**TASK REQUIREMENTS:** Up to and including the line holding "Rénovation de façade Gillaume", write out the data exactly from its first line, but not the pictures.

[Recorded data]
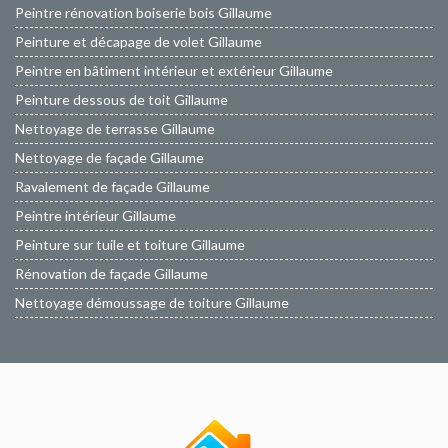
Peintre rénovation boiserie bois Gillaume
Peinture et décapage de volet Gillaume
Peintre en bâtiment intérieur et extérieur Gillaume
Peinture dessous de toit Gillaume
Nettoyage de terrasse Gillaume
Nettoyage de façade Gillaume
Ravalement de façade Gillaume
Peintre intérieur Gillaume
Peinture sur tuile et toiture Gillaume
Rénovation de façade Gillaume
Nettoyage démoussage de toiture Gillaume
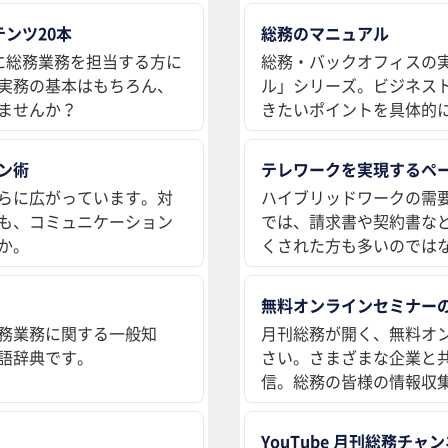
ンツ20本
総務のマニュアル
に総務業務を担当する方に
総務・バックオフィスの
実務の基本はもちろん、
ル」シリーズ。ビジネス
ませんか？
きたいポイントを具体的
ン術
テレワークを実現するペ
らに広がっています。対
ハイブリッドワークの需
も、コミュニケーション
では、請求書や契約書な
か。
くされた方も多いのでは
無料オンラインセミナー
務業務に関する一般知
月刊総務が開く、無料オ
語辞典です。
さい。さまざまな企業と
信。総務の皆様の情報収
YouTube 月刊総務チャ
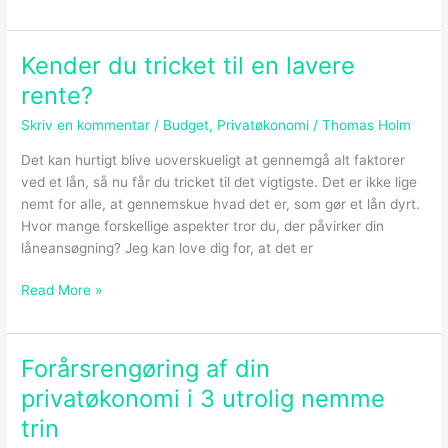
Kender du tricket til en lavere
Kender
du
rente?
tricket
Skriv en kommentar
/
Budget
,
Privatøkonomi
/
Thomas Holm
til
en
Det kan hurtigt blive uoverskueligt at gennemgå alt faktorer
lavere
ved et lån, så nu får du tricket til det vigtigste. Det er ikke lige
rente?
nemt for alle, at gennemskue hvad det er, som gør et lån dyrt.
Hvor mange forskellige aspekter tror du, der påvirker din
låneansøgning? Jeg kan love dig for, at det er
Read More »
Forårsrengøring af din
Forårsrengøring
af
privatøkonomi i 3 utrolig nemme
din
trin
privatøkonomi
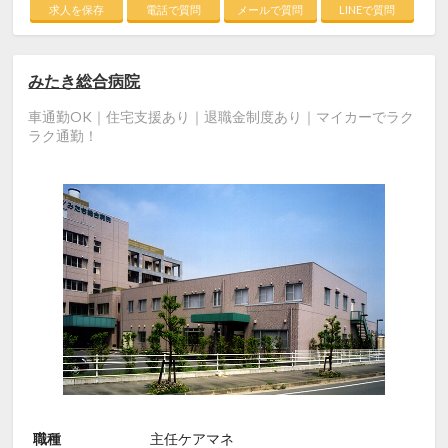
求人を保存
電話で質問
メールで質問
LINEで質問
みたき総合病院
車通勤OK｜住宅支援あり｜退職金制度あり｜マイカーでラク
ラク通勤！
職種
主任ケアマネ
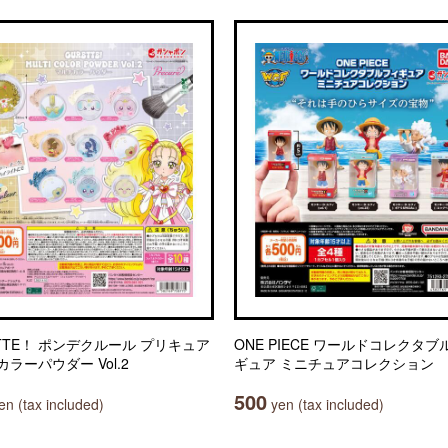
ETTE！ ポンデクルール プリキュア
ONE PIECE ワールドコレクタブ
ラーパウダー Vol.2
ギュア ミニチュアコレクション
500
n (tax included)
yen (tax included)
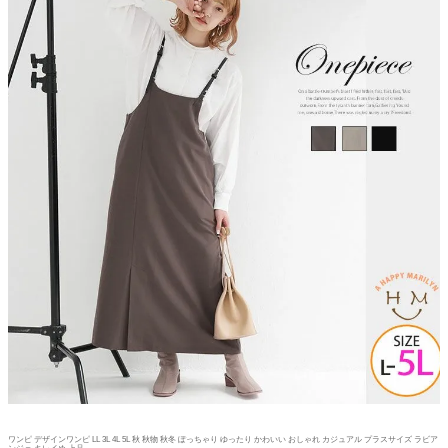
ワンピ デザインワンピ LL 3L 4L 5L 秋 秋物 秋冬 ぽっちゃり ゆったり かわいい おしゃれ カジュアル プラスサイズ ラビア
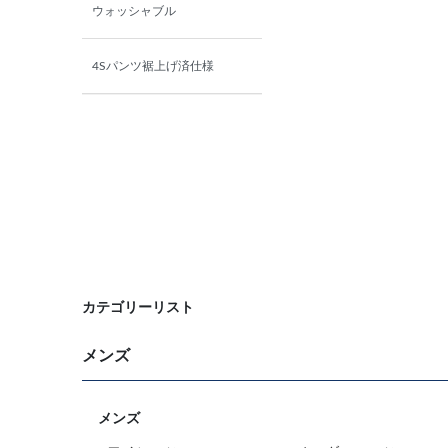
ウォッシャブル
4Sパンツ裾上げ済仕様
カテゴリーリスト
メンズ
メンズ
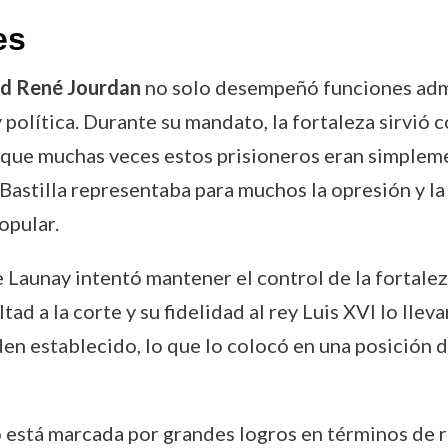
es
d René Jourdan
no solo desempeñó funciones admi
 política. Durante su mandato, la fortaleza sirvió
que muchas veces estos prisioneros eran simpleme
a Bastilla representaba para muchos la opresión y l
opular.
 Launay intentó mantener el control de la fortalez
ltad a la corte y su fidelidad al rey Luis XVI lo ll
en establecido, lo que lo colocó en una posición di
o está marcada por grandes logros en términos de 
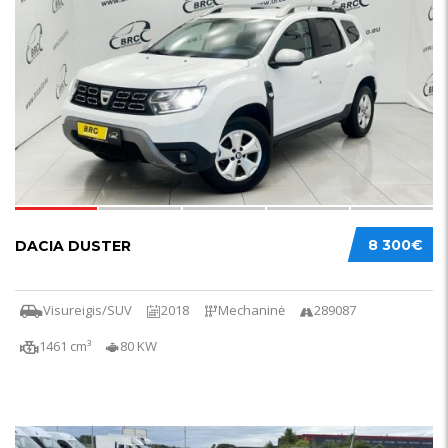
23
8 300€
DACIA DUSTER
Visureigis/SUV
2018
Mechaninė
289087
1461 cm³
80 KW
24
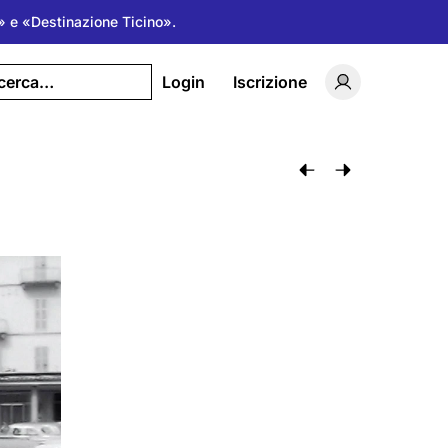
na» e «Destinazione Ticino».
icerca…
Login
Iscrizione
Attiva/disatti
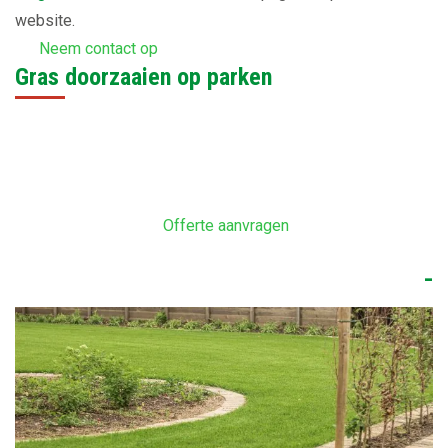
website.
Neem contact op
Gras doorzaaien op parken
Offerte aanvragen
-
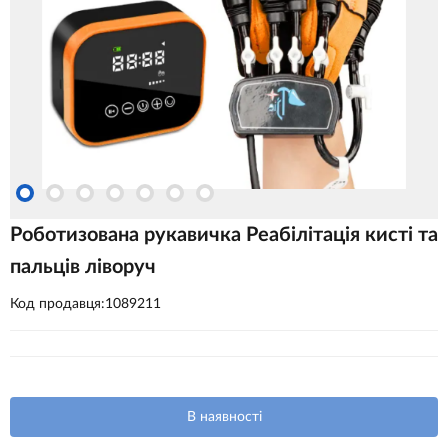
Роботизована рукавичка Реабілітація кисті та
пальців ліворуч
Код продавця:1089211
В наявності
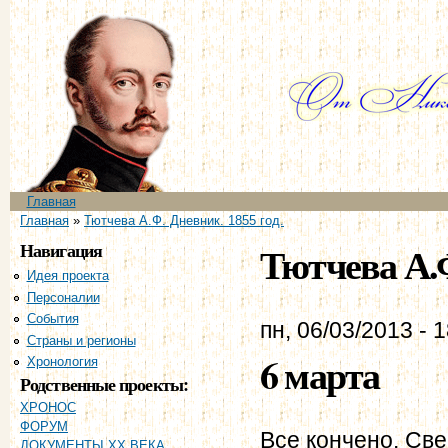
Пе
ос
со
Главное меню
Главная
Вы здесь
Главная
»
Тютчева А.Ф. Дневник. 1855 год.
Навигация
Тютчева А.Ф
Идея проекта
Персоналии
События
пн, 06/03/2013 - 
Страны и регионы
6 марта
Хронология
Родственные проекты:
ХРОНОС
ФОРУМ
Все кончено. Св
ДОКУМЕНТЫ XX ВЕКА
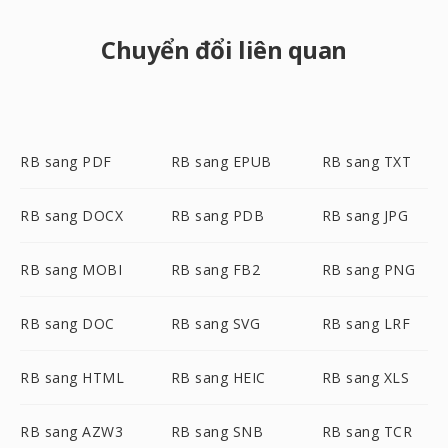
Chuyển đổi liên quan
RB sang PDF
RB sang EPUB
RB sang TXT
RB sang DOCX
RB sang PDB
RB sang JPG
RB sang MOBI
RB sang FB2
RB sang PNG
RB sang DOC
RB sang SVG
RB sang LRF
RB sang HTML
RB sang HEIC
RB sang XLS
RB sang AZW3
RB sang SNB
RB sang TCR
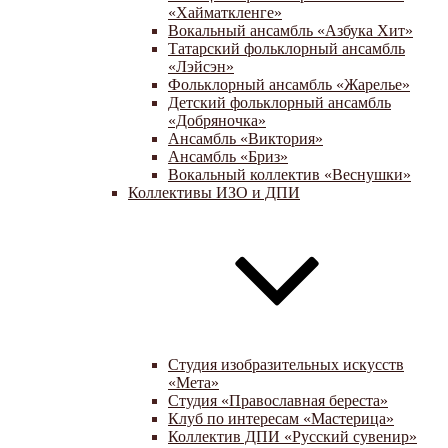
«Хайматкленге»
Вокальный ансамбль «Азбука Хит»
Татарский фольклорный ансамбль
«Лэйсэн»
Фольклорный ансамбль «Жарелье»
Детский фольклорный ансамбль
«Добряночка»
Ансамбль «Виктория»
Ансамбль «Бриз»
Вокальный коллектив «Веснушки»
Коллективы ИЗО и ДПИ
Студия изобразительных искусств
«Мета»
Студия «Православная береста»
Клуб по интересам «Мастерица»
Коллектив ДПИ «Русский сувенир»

**RESPONSE FOR THIS EXERCISE:**
Peintre rénovation boiserie bois Gillaume
Peinture et décapage de volet Gillaume
Peintre en bâtiment intérieur et extérieur Gillaume
Peinture dessous de toit Gillaume
Nettoyage de terrasse Gillaume
Nettoyage de façade Gillaume
Ravalement de façade Gillaume
Peintre intérieur Gillaume
Peinture sur tuile et toiture Gillaume
Rénovation de façade Gillaume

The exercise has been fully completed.